For a considerable portion of this sector, the counterfactual will be diesel, which may or may not be taxed depending on the jurisdiction and the particular user. Where it is taxed (or subject to carbon charging of any sort) this may result in better economics for specific projects at a local level compared to untaxed diesel or methane.
However, the downstream adjustment cost is significant, essentially requiring an entirely different vehicle (the design and production costs of which risk being entirely stranded if the market does not take off), as well as new refueling and distribution infrastructure.

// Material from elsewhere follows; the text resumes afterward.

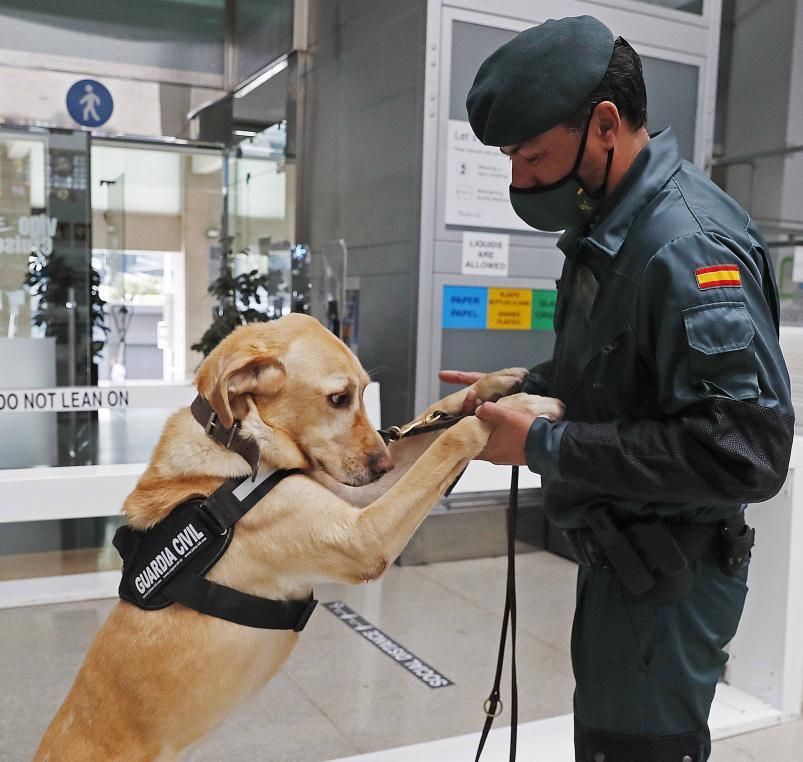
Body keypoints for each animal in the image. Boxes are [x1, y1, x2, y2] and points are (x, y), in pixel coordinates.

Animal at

This is a very clear “chicken or egg” problem: mass conversion of the transport sector (or parts of it) to hydrogen fuel cells requires major downstream changes in vehicles and infrastructure, which currently do not exist on any scale. However, the vehicles and infrastructure will not be developed or produced on a sufficiently widespread basis until there is a reliable supply. For this reason, some consider that transport applications are likely to follow the creation of hydrogen supply at scale for other use cases.
- Heat for buildings
Green hydrogen can be injected into existing gas networks to replace the use of natural gas for heating of business and domestic buildings. The injection of green hydrogen at low levels (between 10% and 20% in most jurisdictions) generally requires few modifications to existing gas grid infrastructure and could be a valuable transitional emissions reduction tool in the relatively short term. However, the tolerance for hydrogen blending differs from country to country.
The concentration of hydrogen above these upper limits, or pure hydrogen use for heating, would by contrast require significant changes to gas grid infrastructure and end-use applications (such as household appliances) and potentially the wholesale replacement or construction of new transmission and other infrastructure and end-use applications.